The State of Israel will end
The State of Israel will end
The State of Israel will end
In addition, there is a prophecy in Saint Luke that commonly has gone undiscussed. Just the same, it is there. In fact, it is relevant today. It is Luke 21:24b: “Jerusalem will be trodden down by the gentiles until the times of the gentiles will be fulfilled.” What this would mean will be this: As God chose the Hebrews to rule Jerusalem until the time of the appearance of Christ, so as part of his judgment, the Jews will no longer rule Jerusalem until Judgment Day, gentile nations will, since, as a whole, the Jews have rejected Christ with his salvation, and the Almighty, subsequently, has rejected them.
The English word “trod,” when used by the Old and New Testament in reference to agents or nations doing the action, has the sense of “trample” with malice. In other words, our Lord did not use the neutral term “rule,” “possess,” or “occupy,” for example, but “trample.” That is, the gentiles would rule the place, not with fairness and justice, but with oppression, not necessarily with harshness toward their own inhabitants, or toward the residents from other nations, but especially toward the Jews. Thus as the Romans demolished Jerusalem in 70 A. D., so thereafter there would be another kind of trampling, a political and legal trampling of any Jewish resident, not ruling out physical, bodily harm.
Moreover, this oppression would last until Judgment Day: “until the times of the gentiles will be fulfilled.” Romans 11:25 uses a similar expression (“until the fulness of the gentiles has come in”) which means “until the full number of gentiles has been converted into the church before Judgment Day.” Indeed, it would not make sense for this prophecy to mean that the gentiles only would rule temporarily, for a few thousand years, for instance, and then the Jews would return to rule for the remainder.
To be sure, P. E. Kretzmann explains this prophecy of the gentiles’ rule in Palestine as meaning “until the end of time. The Zionist movement of our days is not taken seriously even by the Jews themselves” (P. E. Kretzmann, Popular Commentary of the Bible, New Testament Volume I [Saint Louis: Concordia, 1921], page 381). This is how he and others understood this prophecy in 1921.
Yet the Zionists ultimately did receive a legal homeland in Palestine in 1948, and have governed there since. The gentiles, for example, the Romans, the Turks, and the British, no longer rule there. With this in mind, then, how could and should this prophecy be understood? For instance, ask a clergyman or a theologian about this prophecy. What would be his response?
Because of the fact that there is now a Zionist state in Palestine, a churchman would be tempted to confess that he would not know for sure what this prophecy of Christ would mean, both in regard to the “trampling down,” and to the length of time this would involve. In doing so, he would make a solvable prophecy of the Bible, unsolvable, and a certain prophecy, uncertain.
What would be your response? How could and should you understand this prophecy today? It could and should be this: that the current Zionist state of Israel in Palestine is only temporary. It will not endure until the end of time. Its brief existence is an exception to the rule, like when the Bible prophesied that the scepter would not depart from Judah until Christ would appear (Genesis 49:10), though it did depart for a time when the Jewish people were taken into exile for seventy years, and Palestine, for all practical purposes, was under Babylonian and Persian rule during this period.
Yet how many clergy and theologians would have the courage to risk their reputations, by stating publicly: “According to Christ’s prophecy, the state of Israel will not last.
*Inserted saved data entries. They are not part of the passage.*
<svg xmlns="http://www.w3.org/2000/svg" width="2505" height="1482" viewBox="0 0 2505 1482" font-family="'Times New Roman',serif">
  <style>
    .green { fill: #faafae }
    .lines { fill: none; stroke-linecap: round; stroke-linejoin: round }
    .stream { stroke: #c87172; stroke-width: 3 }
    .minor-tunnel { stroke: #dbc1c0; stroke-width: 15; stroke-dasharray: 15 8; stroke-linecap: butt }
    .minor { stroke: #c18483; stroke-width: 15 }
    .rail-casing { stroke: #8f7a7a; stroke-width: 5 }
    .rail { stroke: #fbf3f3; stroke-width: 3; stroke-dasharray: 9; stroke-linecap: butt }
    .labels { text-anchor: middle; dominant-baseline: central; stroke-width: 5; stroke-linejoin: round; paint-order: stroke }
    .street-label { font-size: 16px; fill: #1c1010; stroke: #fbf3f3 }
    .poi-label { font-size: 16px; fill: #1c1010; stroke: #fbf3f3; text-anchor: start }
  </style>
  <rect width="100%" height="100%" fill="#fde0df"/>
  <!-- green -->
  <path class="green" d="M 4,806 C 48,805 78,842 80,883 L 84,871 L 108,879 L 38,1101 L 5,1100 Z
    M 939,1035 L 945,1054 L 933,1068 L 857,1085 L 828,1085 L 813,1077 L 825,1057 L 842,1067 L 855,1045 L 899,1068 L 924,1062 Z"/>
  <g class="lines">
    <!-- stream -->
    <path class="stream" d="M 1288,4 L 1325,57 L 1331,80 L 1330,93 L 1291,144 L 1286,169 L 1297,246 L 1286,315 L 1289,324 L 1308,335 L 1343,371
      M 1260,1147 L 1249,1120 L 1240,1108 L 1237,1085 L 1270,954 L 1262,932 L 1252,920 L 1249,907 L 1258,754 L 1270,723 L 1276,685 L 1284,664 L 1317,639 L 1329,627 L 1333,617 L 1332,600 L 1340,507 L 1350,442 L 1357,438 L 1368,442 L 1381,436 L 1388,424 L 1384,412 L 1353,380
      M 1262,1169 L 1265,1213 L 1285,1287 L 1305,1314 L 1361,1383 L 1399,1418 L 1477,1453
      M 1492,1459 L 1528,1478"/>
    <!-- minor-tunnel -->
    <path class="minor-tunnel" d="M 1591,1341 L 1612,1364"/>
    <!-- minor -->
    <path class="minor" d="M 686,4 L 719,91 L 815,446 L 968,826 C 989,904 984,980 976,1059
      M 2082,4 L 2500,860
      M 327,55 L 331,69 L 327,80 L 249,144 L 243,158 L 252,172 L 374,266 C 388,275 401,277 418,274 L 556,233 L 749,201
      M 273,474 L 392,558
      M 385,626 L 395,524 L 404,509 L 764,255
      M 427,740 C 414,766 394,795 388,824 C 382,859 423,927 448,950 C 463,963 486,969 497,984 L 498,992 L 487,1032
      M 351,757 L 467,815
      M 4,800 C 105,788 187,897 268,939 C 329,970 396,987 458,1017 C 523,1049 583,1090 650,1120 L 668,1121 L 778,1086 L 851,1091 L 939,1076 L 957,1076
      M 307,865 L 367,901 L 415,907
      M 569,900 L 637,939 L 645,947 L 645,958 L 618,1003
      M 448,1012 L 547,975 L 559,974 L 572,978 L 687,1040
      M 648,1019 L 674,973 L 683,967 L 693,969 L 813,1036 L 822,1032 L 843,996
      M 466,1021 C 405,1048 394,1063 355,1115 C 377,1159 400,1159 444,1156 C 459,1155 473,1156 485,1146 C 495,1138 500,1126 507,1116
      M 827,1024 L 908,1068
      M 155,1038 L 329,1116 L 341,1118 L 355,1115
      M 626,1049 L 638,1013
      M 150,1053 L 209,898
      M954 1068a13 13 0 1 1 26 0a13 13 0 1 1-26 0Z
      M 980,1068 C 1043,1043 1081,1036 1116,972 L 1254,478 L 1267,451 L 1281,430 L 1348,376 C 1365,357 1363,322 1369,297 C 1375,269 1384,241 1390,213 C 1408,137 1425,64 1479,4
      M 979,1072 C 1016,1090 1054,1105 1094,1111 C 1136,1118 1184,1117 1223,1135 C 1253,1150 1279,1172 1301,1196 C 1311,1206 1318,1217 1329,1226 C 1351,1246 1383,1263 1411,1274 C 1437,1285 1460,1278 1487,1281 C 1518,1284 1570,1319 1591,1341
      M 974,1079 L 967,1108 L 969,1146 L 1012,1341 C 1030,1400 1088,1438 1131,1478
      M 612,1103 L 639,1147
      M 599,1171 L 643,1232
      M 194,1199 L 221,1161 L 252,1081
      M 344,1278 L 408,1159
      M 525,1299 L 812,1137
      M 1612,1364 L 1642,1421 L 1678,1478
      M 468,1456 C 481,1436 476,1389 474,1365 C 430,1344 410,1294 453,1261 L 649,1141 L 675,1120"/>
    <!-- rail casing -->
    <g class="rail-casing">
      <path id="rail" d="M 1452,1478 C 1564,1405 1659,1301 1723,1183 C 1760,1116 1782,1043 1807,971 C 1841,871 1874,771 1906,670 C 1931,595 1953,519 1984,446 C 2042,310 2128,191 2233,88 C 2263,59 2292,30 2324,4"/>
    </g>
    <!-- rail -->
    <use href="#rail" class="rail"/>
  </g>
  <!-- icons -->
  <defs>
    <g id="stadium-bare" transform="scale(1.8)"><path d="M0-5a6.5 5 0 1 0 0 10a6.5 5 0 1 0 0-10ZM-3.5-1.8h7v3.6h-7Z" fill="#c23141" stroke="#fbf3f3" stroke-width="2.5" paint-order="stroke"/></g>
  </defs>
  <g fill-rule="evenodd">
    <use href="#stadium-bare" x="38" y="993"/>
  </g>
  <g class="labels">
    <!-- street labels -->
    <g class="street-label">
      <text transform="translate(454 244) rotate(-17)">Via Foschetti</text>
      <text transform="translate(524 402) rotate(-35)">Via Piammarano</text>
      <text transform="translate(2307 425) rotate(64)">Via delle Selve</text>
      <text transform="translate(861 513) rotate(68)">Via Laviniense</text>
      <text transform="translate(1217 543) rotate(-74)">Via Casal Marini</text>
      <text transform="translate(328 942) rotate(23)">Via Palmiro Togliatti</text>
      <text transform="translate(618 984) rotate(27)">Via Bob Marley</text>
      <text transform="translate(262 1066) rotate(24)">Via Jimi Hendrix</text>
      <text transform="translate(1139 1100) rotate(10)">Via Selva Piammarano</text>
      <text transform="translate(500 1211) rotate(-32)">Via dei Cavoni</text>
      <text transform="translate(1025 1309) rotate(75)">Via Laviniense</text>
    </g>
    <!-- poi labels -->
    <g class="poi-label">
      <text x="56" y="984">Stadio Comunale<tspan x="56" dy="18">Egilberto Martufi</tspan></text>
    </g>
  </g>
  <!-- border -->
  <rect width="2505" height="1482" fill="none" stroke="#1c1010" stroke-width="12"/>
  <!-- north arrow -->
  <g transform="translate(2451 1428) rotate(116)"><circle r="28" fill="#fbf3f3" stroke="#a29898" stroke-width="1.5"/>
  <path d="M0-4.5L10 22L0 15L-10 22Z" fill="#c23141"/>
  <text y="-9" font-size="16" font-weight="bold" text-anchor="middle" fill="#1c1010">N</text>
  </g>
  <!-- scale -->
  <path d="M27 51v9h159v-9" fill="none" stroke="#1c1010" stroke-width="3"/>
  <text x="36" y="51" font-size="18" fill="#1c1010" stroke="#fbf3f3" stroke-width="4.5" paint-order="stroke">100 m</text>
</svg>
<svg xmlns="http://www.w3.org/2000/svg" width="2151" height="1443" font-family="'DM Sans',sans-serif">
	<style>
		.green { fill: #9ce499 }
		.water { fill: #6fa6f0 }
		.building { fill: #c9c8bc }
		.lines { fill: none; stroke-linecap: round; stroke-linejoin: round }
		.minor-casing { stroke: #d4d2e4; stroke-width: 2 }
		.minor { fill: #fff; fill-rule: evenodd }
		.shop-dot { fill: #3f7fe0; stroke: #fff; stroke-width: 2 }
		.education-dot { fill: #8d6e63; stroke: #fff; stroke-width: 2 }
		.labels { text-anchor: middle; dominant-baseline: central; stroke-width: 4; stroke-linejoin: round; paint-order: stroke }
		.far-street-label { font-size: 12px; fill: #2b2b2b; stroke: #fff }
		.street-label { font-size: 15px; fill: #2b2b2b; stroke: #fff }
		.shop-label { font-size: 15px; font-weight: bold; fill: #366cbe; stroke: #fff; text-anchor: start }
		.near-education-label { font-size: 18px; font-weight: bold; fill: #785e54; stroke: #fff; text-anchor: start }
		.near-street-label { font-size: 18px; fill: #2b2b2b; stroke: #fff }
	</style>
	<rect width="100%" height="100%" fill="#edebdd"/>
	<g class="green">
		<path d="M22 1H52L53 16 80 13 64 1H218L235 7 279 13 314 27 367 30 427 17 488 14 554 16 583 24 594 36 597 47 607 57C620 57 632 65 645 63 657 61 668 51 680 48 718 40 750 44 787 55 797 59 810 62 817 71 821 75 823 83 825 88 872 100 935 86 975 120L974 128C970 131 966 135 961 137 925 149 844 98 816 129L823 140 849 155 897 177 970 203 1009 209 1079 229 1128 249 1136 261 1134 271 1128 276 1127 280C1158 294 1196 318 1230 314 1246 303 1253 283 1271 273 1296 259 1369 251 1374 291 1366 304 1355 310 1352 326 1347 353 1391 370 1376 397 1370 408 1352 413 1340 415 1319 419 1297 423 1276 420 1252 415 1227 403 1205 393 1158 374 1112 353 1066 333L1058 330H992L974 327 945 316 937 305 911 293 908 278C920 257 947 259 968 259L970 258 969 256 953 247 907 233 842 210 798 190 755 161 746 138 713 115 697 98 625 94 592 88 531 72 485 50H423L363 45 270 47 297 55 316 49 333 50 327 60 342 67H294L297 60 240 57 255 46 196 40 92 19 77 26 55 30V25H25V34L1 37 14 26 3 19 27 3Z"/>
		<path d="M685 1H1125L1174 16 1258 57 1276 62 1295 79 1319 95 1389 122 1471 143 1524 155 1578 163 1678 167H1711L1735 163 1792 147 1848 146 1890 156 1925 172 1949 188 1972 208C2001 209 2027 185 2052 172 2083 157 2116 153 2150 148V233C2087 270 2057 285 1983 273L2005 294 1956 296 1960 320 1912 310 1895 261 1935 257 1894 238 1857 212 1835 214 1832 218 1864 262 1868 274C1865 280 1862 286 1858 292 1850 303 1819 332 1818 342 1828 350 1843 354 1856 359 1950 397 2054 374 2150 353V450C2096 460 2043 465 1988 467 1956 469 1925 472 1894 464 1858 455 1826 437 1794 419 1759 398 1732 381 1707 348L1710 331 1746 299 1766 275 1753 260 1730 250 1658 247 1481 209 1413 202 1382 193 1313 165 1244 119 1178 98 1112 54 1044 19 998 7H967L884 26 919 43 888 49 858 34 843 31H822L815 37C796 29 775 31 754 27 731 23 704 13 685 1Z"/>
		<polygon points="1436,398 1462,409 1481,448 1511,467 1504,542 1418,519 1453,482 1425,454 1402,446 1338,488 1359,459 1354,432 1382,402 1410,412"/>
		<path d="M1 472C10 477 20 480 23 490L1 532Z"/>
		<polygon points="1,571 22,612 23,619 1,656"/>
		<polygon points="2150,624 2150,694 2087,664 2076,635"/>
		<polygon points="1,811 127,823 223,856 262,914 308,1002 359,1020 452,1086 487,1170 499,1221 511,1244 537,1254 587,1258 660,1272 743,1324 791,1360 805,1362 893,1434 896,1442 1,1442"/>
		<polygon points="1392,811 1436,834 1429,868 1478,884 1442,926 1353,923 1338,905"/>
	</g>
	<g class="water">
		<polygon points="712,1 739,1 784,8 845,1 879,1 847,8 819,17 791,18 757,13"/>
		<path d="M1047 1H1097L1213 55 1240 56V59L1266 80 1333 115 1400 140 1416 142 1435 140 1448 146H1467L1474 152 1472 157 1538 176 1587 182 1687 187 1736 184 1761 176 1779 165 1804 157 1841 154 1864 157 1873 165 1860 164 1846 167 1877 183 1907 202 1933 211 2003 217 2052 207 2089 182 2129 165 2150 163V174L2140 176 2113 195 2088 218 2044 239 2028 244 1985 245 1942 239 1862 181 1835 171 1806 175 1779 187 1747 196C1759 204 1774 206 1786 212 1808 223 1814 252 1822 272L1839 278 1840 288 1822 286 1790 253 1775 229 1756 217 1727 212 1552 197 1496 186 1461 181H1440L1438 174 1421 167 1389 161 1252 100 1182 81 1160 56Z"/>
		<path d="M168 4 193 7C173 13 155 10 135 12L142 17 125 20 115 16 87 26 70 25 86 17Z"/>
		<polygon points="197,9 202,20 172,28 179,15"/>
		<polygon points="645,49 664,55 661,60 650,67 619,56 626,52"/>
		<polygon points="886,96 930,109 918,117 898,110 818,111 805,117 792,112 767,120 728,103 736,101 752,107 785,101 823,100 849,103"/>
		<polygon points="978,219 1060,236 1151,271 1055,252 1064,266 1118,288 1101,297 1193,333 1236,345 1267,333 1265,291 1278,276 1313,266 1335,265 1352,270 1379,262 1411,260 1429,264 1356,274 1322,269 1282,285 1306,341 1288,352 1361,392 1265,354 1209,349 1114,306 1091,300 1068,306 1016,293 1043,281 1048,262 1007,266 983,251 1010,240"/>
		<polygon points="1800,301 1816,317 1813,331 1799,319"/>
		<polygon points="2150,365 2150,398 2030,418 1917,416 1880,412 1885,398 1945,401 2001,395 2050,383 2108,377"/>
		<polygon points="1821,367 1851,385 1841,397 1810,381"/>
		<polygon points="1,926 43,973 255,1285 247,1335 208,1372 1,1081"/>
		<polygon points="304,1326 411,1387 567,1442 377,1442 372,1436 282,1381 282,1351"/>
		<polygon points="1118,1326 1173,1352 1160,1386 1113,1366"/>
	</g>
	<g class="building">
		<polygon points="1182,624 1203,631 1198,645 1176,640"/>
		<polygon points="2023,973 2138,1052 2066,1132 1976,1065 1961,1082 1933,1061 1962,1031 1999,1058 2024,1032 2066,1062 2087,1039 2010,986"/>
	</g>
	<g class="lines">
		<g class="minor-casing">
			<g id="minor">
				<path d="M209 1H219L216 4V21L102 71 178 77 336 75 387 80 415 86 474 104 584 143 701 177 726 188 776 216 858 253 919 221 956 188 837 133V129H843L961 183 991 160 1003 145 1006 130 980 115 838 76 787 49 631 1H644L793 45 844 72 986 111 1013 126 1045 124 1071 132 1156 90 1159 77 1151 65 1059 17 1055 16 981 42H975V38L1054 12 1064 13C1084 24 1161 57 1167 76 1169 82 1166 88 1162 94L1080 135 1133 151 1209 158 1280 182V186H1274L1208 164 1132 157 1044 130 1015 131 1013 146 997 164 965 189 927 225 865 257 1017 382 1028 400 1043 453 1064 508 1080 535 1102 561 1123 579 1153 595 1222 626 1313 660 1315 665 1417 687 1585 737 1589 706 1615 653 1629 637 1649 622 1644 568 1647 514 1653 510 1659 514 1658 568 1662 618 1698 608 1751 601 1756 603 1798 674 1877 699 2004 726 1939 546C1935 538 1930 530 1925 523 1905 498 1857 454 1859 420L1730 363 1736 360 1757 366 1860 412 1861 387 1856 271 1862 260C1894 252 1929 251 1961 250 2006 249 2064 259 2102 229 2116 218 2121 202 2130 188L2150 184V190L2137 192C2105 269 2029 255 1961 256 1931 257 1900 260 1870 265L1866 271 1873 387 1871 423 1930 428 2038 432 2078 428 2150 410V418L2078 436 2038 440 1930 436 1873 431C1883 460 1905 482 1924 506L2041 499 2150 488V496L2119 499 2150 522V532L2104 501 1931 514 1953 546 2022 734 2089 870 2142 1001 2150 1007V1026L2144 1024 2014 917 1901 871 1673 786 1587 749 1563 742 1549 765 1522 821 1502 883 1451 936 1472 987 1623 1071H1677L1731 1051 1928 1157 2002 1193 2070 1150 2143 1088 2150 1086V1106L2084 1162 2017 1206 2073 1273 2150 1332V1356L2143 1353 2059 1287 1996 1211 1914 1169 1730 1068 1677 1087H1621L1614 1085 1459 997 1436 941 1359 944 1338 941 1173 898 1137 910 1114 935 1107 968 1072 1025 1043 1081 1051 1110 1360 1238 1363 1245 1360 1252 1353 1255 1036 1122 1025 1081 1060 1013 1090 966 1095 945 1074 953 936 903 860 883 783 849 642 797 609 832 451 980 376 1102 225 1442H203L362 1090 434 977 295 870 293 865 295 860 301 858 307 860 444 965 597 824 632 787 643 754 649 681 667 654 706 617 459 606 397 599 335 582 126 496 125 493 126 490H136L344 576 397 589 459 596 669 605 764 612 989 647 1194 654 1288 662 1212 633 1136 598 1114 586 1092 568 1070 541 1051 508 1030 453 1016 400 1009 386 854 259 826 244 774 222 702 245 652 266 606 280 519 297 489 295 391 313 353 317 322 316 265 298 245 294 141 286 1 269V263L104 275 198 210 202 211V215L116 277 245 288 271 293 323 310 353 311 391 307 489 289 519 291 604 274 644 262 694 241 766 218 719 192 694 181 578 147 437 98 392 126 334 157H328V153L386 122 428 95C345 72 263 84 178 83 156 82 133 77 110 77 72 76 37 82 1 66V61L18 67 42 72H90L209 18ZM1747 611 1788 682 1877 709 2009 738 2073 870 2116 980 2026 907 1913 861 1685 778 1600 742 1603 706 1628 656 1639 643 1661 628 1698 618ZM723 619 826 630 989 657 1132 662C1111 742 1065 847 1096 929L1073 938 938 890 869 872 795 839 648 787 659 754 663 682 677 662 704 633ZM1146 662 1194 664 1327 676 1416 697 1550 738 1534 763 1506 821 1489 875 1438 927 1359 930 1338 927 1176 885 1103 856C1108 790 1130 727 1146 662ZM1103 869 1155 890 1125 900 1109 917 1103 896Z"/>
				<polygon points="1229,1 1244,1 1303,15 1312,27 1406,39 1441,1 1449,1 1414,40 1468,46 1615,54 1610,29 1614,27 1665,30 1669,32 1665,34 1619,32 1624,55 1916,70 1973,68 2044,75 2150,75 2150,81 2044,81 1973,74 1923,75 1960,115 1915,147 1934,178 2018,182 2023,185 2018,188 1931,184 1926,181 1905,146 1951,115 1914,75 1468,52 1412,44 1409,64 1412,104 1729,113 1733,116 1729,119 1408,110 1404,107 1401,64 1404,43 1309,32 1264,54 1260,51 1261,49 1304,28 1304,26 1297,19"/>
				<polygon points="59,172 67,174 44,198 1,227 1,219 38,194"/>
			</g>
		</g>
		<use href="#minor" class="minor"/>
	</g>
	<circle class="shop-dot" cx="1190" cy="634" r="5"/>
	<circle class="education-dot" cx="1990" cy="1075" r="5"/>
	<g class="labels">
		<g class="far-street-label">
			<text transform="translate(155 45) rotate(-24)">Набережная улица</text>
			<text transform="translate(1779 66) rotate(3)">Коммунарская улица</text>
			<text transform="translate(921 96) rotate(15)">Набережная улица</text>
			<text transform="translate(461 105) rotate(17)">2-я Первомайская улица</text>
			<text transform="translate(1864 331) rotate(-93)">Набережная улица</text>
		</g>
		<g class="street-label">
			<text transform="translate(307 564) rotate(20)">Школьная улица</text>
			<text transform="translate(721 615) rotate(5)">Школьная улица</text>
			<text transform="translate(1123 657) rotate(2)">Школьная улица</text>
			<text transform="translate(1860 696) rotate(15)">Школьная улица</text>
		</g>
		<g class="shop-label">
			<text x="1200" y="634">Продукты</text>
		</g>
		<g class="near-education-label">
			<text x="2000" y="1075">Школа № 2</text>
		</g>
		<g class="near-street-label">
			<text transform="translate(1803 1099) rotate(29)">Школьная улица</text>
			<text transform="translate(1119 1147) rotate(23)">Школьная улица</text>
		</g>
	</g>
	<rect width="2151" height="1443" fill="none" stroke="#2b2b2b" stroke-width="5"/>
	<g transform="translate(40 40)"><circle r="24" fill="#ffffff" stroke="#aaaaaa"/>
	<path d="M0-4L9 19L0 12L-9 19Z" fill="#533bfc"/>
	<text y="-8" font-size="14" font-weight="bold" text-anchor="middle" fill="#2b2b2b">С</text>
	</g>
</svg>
It will end”?
The purpose of this prophecy, then, is to warn men until the end of time how severe the Almighty will punish those who would reject his commands and promises by ignoring, thinking little of, doubting, dismissing or despising them as the Jews did, yet how he magnanimously wills that the gentiles should fill his spiritual house before the final day.
Since many of the people rejected him as the pardon-bringing Messiah, the Lord Jesus prophesied the destruction of the city of Jerusalem, and then used his power to accomplish it.
In the future, there may be an attempt to build a third Temple on this site in Jerusalem. Yet it never will be completed, for God will prevent it. For example, the Roman emperor, Julian the Apostate, defiantly eager to discredit Christ’s prophecy, that the temple in Jerusalem would be reduced to ruin and never rebuilt, spent great sums of money to restore the building, to put this prophecy to shame, and to defy specifically the God of the Bible; but fire and an earthquake frustrated his efforts, and the temple never was built. In other words, the Almighty sent a miracle to prevent it.
The God then is the same God now. He will never permit a third temple to be built. Moreover, he will use his power even today to punish or to bless, in accordance as to how a nation would react to his pledge of pardon. Yet he is overwhelmingly ignored today by politically obsessed men who think only men could rule, not God; that men’s power will determine events, not God; that only men could punish, not God.